Using webcopy to skin/copy a regular html/wordpress/CMS site is a breeze yet when doing so with a Websphere Portal site, the URL's that are generated are usually dynamic since the site does not have clean URL's.  So a website with about 30 regular page url's might take 2 minutes to download, yet for portal, it would stay for a day or two trying to download a million variations of a URL.   I don't know if there's a way to stop it from doing so and haven't been successful at copying a site running on that platform.

You can try for yourself and see what i mean.  I've tried the copy website option on another site: https://www.straighttalk.com/wps/portal/home  which has cleaner URL's and it actually downloaded the site in around 5 minutes but had CSS problems all over the site.

Any thoughts on this?

Thank you

Richard Moss

Hello,

Thanks for the information.
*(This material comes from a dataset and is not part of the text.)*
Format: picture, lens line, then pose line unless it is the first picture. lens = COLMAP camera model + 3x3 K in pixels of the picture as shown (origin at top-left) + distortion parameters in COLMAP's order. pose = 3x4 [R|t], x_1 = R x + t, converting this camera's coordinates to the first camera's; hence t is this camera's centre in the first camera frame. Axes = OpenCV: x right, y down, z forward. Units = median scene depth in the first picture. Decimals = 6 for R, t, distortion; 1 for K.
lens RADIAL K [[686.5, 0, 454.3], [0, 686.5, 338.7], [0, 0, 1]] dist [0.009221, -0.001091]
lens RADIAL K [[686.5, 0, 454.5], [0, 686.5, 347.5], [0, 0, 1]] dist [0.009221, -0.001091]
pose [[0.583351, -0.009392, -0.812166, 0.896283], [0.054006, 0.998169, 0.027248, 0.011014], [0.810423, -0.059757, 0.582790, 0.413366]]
I'll take a look at it as soon as I can, but it's likely to be the weekend before I get a chance to look at this in any depth.

I had a very quick look at the site you referenced, and as you noted it has some pretty nasty URL's that seem to break pretty much every URL based SEO guideline you could think of. I suspect that you might not have any luck with WebCopy either however, partially as the current version doesn't have the ability to manipulate URL's, e.g. to chop of everything after the first ! character.
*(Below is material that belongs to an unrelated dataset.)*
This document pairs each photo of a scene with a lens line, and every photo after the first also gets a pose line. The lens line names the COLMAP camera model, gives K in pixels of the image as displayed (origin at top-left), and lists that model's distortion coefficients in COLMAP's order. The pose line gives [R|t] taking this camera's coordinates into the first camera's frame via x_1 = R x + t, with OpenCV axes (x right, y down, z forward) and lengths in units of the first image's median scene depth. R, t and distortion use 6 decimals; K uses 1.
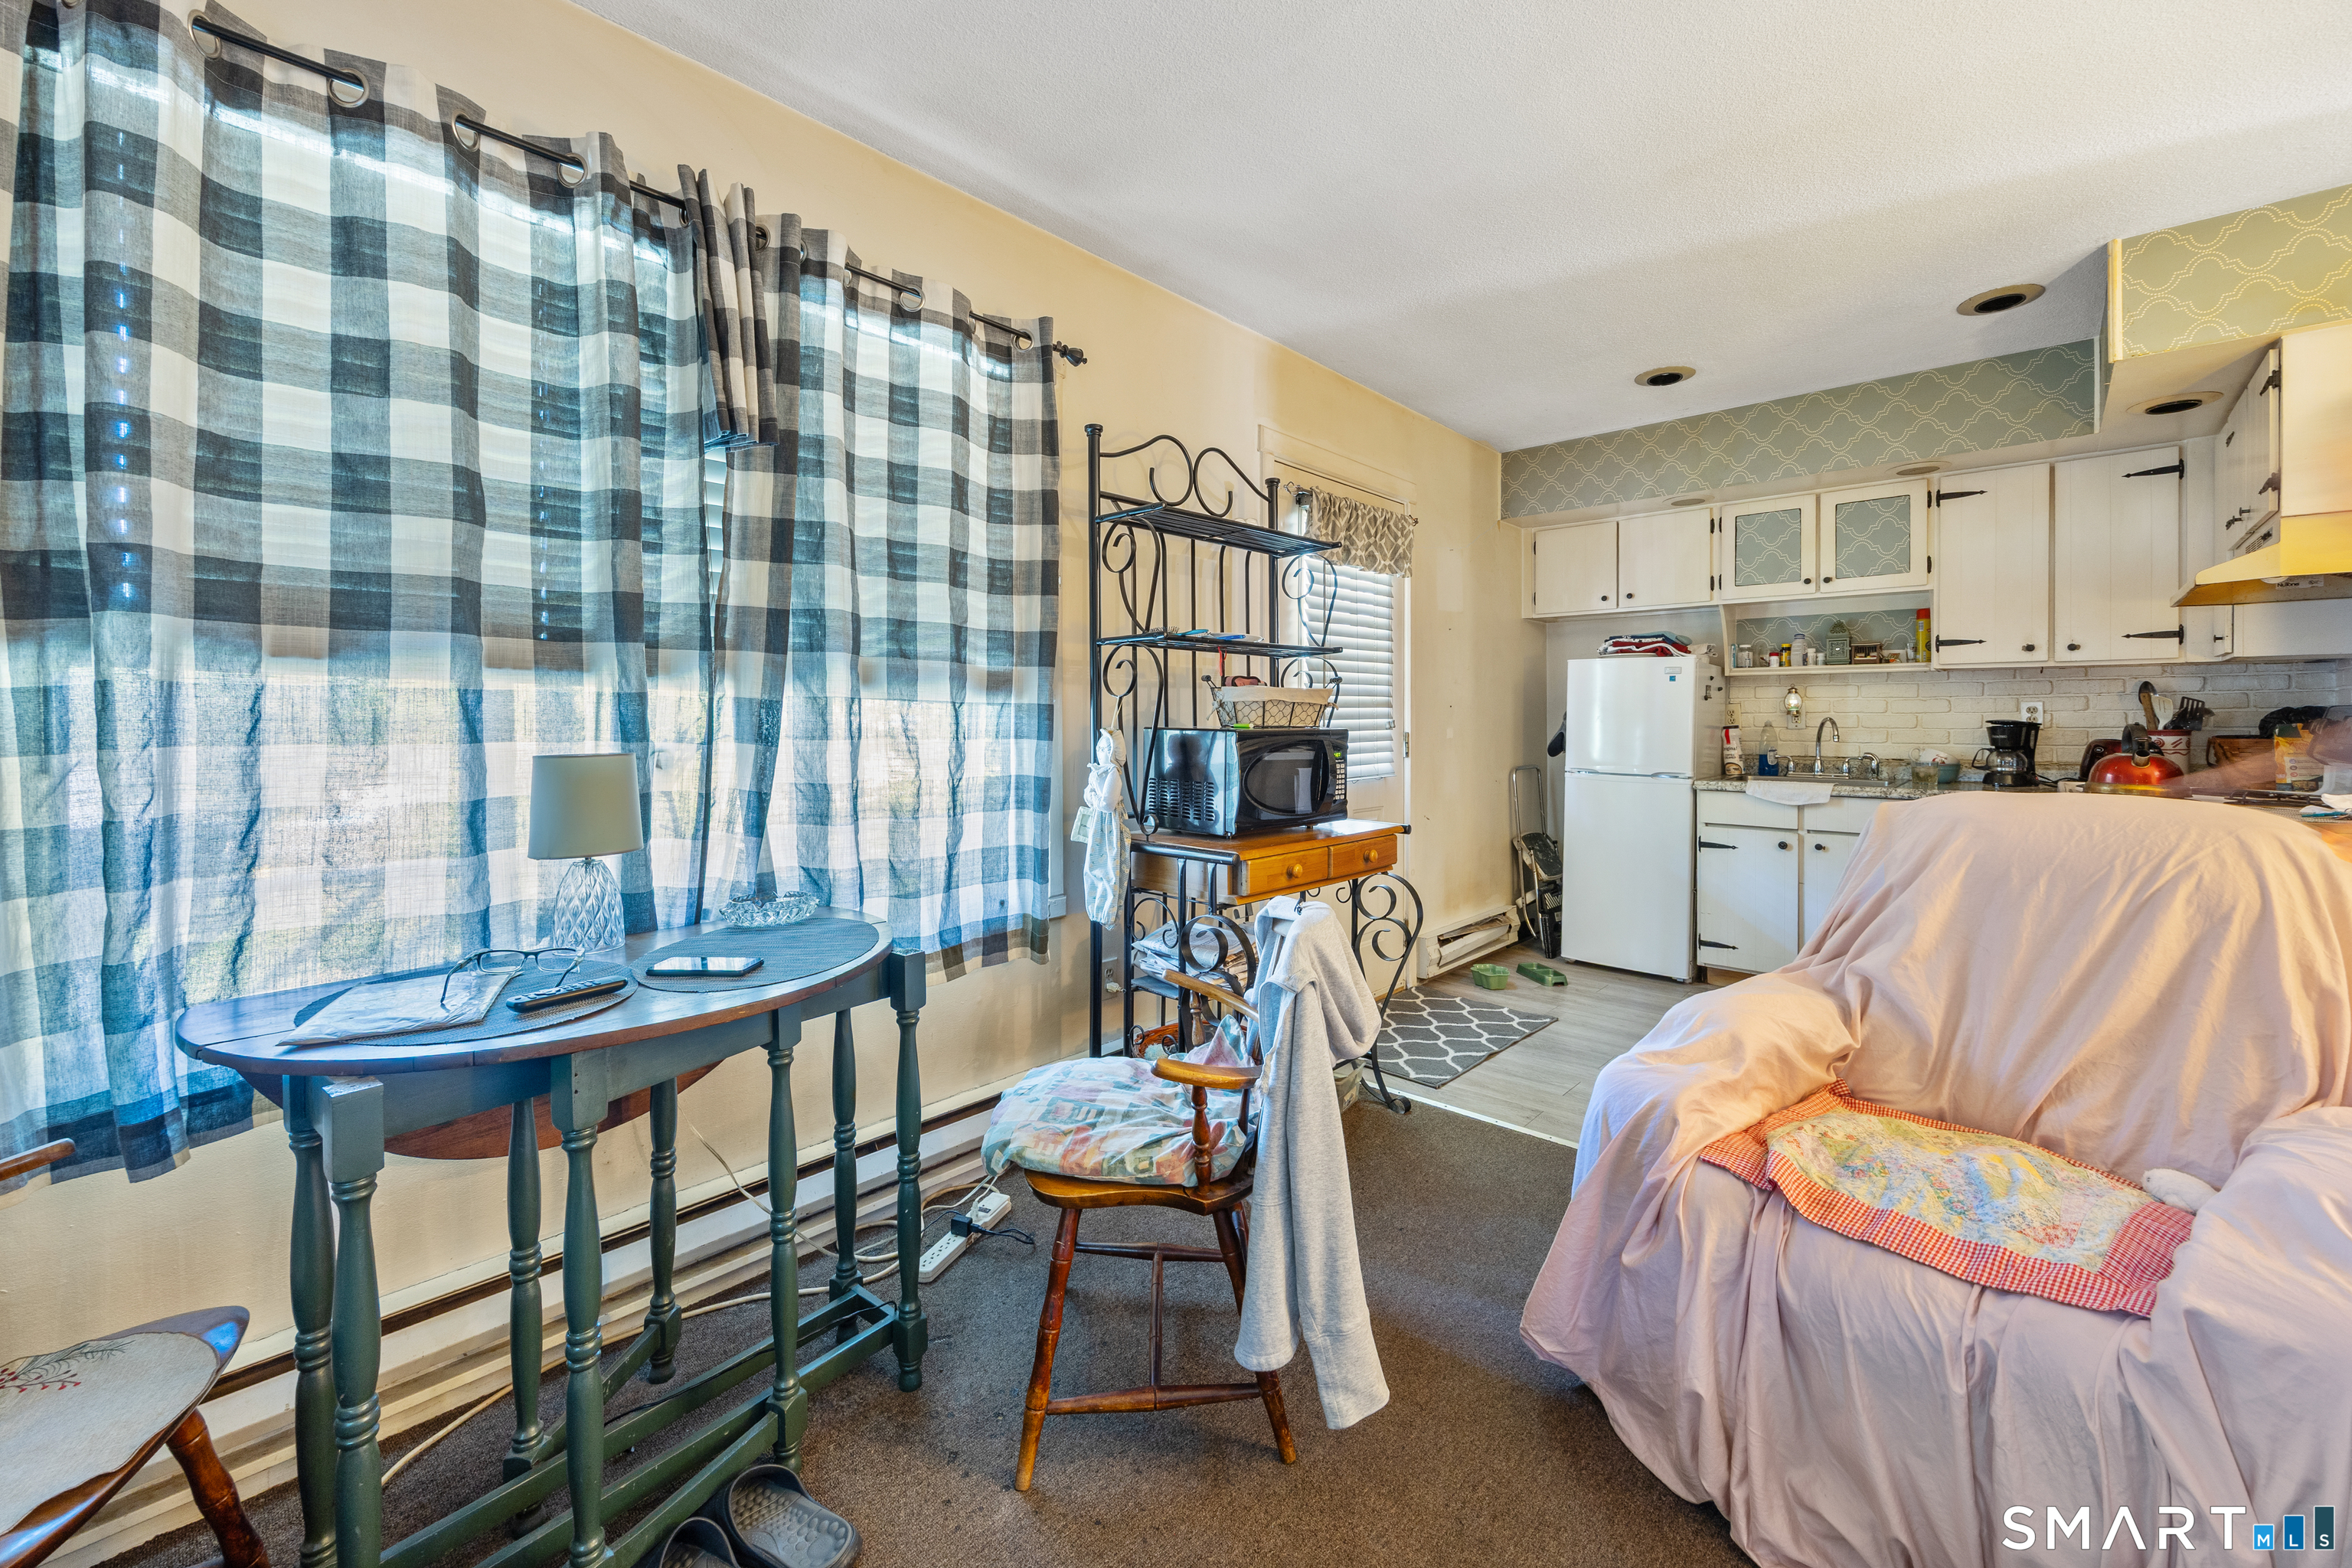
lens RADIAL K [[945.7, 0, 1175.3], [0, 945.7, 716.3], [0, 0, 1]] dist [-0.000785, 0.000052]
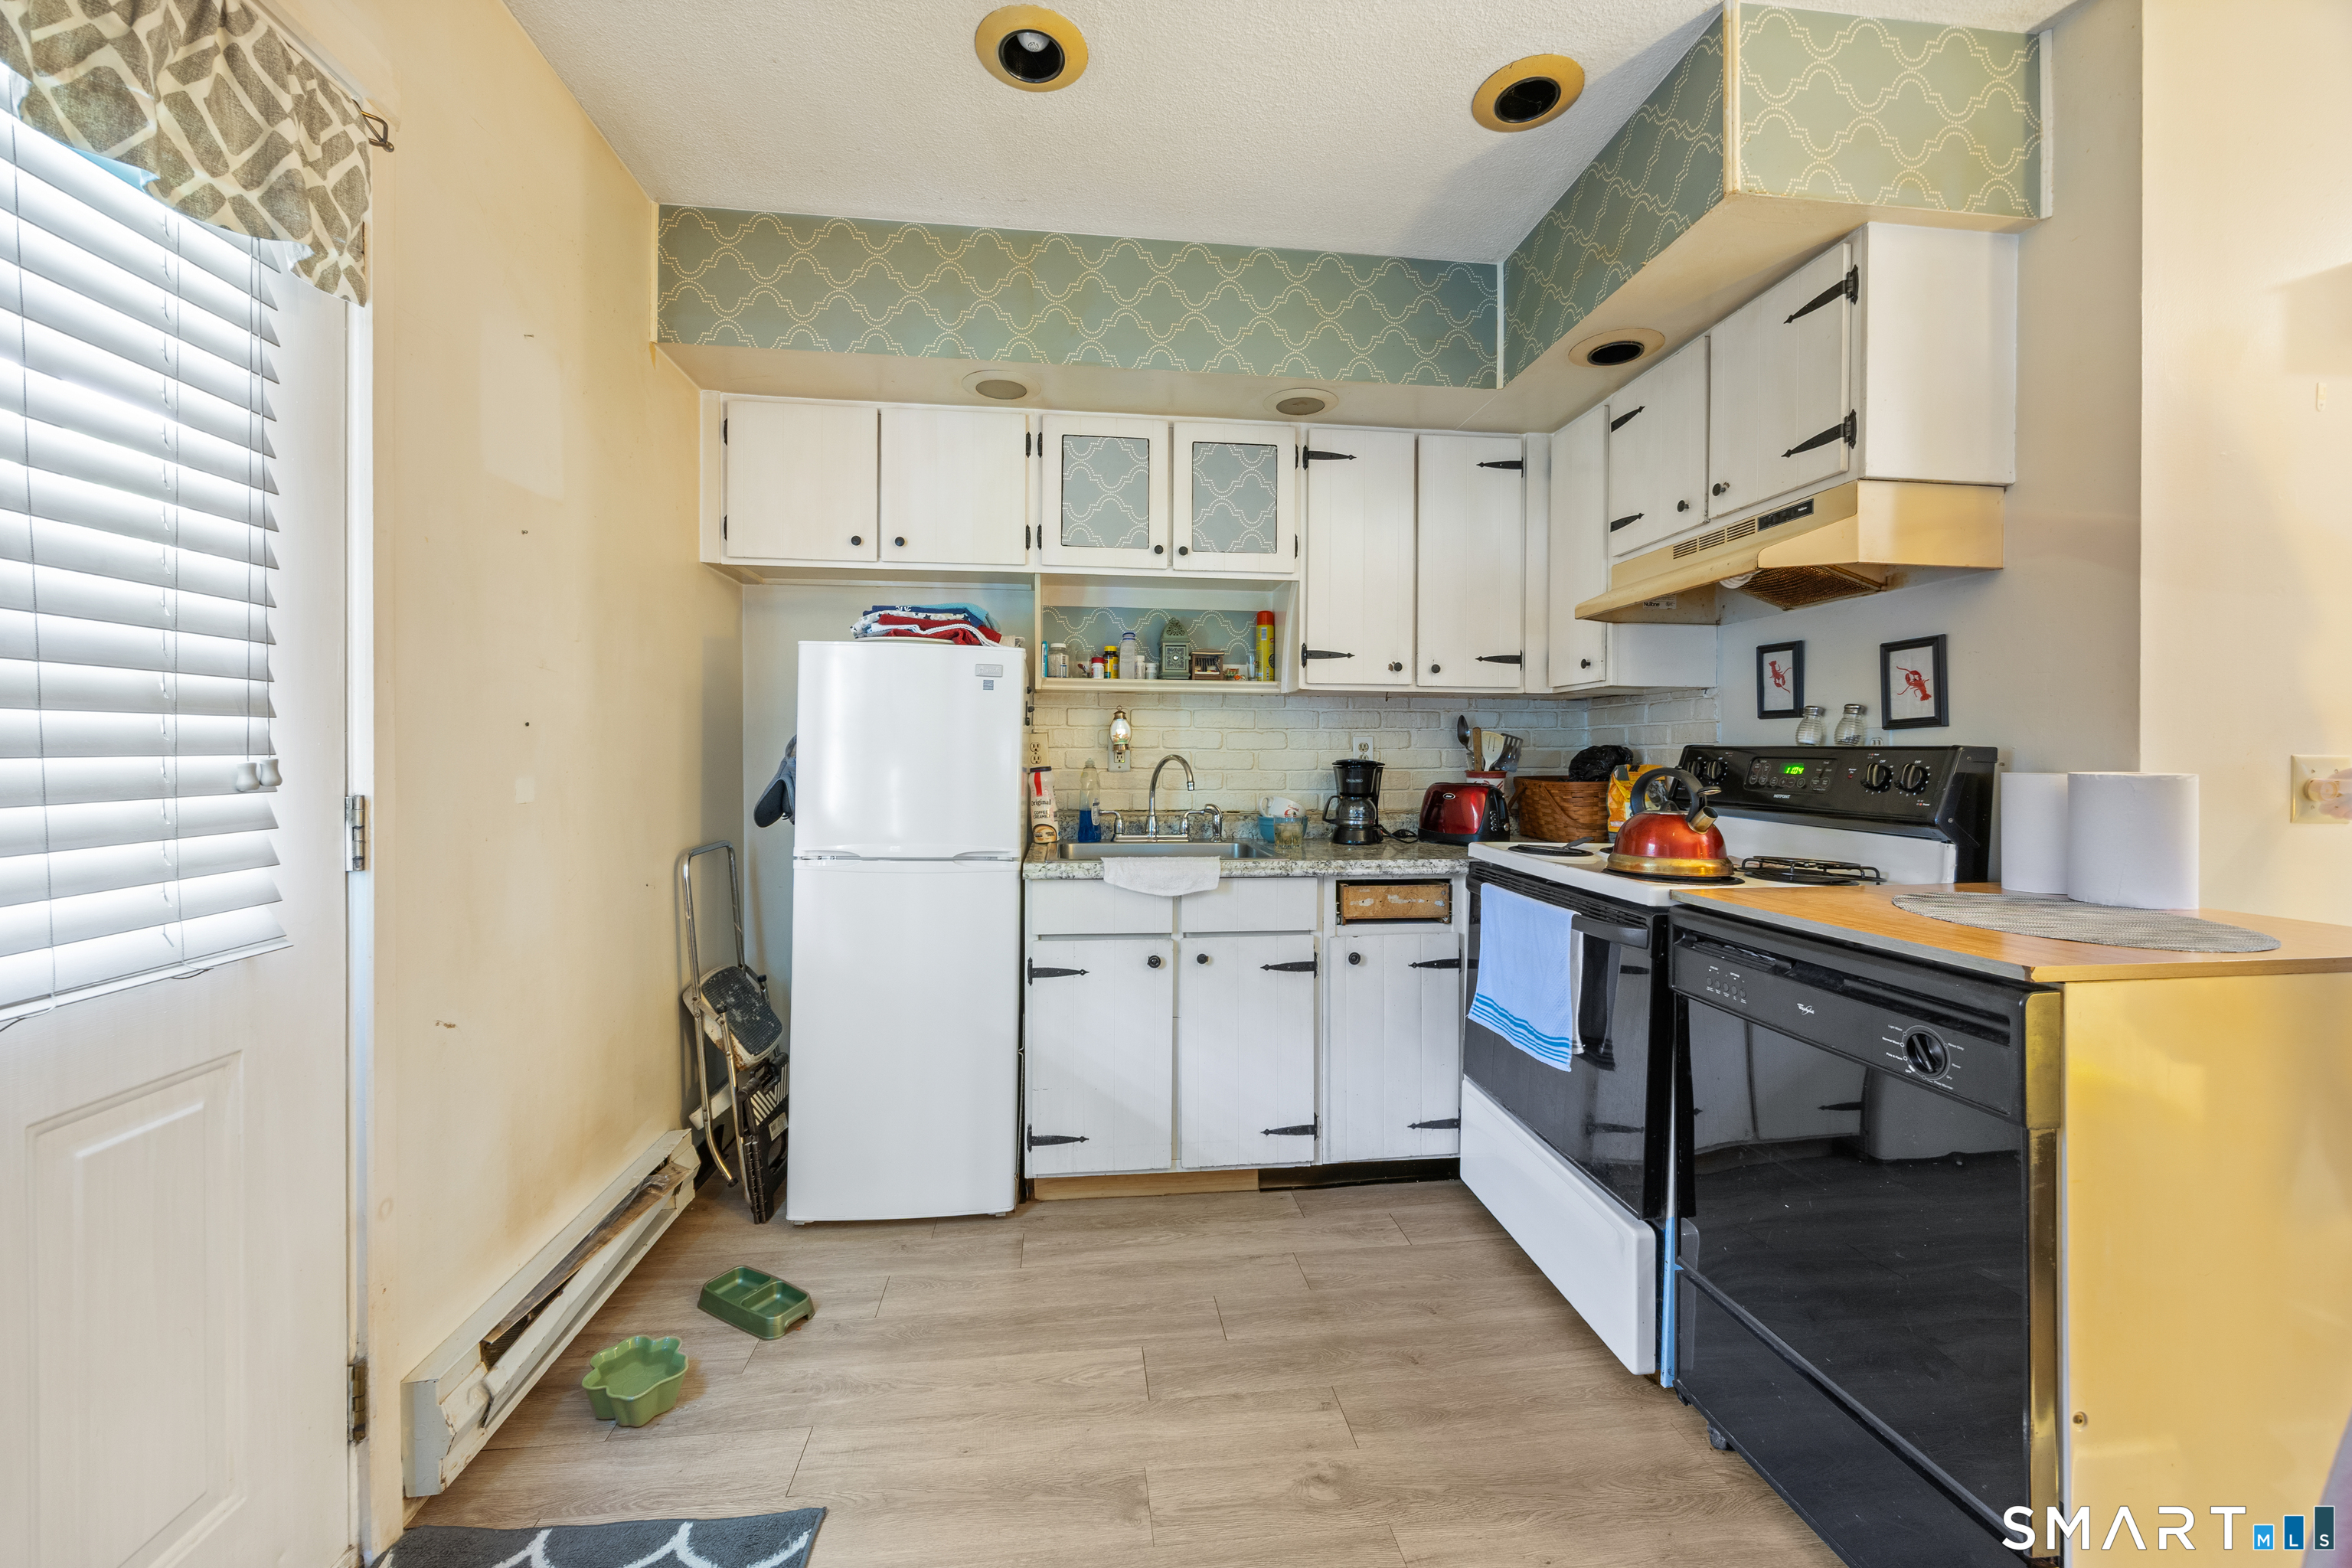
lens RADIAL K [[937.9, 0, 1182.4], [0, 937.9, 765.5], [0, 0, 1]] dist [-0.001505, 0.000106]
pose [[0.655037, -0.004981, 0.755580, 0.178938], [-0.007958, 0.999877, 0.013490, -0.000261], [-0.755555, -0.014849, 0.654917, 0.547871]]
I'll get back to you when I have had a chance to run some actual tests.

What a peculiar system...

Regards;
Richard Moss

JohnnyJohn

Thank you so much richard.

Yes, these websites are hosted on major platforms - IBM WebSphere Portal - which are extremely expensive and can handle loads beyond imagination (used by airlines, telecom and fortune 100 corps worldwide). 

It's too bad that many companies don't take into consideration SEO best practices but it is what it is. 
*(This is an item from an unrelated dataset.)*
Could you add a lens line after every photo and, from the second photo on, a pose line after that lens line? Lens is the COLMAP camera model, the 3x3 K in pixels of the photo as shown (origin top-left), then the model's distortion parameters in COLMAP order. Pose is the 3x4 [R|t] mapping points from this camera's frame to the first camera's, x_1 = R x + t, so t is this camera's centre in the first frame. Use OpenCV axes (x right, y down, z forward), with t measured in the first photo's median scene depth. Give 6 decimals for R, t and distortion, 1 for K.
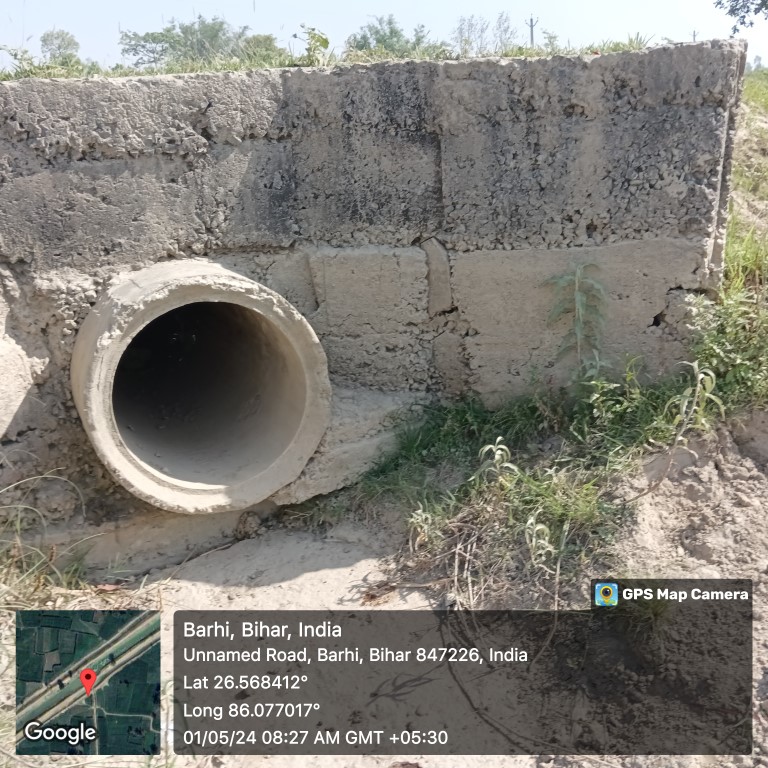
lens RADIAL K [[880.1, 0, 384.1], [0, 880.1, 341.9], [0, 0, 1]] dist [0.024618, -0.007948]
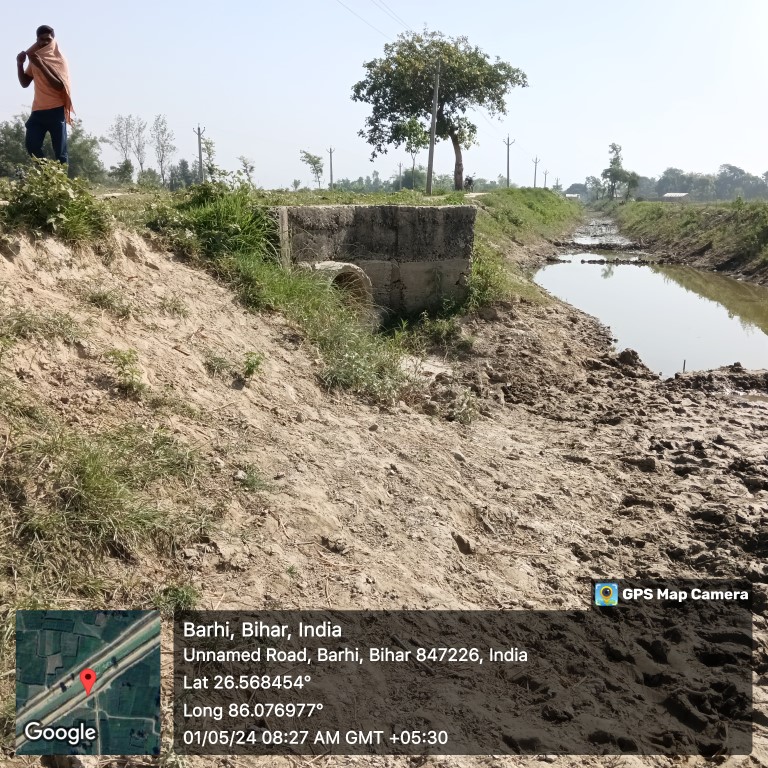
lens RADIAL K [[811.0, 0, 384.0], [0, 811.0, 384.0], [0, 0, 1]] dist [0.082040, -0.145911]
pose [[0.926646, -0.026163, 0.375024, -1.188200], [0.044048, 0.998260, -0.039194, 0.493238], [-0.373347, 0.052837, 0.926186, -1.866944]]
I did run webcopy over night and it finally finished downloading the entire site with all million variations of the pages.  Everything did work find yet after a while, the cookies expired i guess and that broke CSS.   

Hope you can suggest a workaround to this problem.. I would highly appreciate it!


JohnnyJohn

Hi Richard,

Any updates on this?  Were you successful copying the site with its assets?

thank you

Richard Moss

Hello,

I looked into it further but don't have a solution yet unfortunately. I'll be taking another look shortly, once I've made some changes to WebCopy.

Regards;
Richard Moss

JohnnyJohn

Great!!  Waiting anxiously for your results!

thanks once again richard!!

Richard Moss

I've spent some time now scanning this site and these things are just monsters - I'm going to have to concede defeat for the time being. The amount of redirects, missing resources, and the URL patterns are just awful.

Their practice of using the different URL's for the same actions (forgot username and forgot password is one pair of actions I spotted doing this) doesn't help either. The length of the URL's and the randomized/encoded/whatever nature of them just makes my eyes bleed.

Unfortunately I'm not going to be able to help further on this issue as I've spent longer on it that I normally do with support requests and I'm not getting anywhere with it at all - I can't even pin down if it's a WebCopy issue or just a massive mass of redirecting pages. If possible I will take another look at this when time allows, but right now there's nothing more I can do.

Sorry for the inconvenience, I hope you find a tool that handles it.

JohnnyJohn

Richard,

Thank you for trying and i'm 99% sure it's not your software.  It's definitely portal and since it doesn't have any clean URL's, this is bound to happen as you suggested with how the URL's are dynamically generated.

I'm going to attempt this on another site with clean URL's and see if this helps.   Without spending too much time, do you recommend any settings for a site with clean URL's -- for example: https://www.straighttalk.com/wps/portal/home

maybe another idea/suggestion, can i have your software crawl a certain set of URL's (that i get from the sitemap for example?)

Thank you once again

Richard Moss

Hello,

I think the default settings should be fine - the only one that I think is problematic is extension remapping. By default, it will keep extensions, so if you have a file named index.php, the downloaded version will also have the extension php, even though it's HTML. This has been on the todo list to overhaul for a while.

You can give WebCopy a fixed list of URL's to scan, but you can't effectively say "only scan what you find in a given location", that's a limitation of the current rules system. I did a prototype of a new rule engine a good couple of years ago and due to lack of resource that has never been integrated with WebCopy either.

Regards;
Richard Moss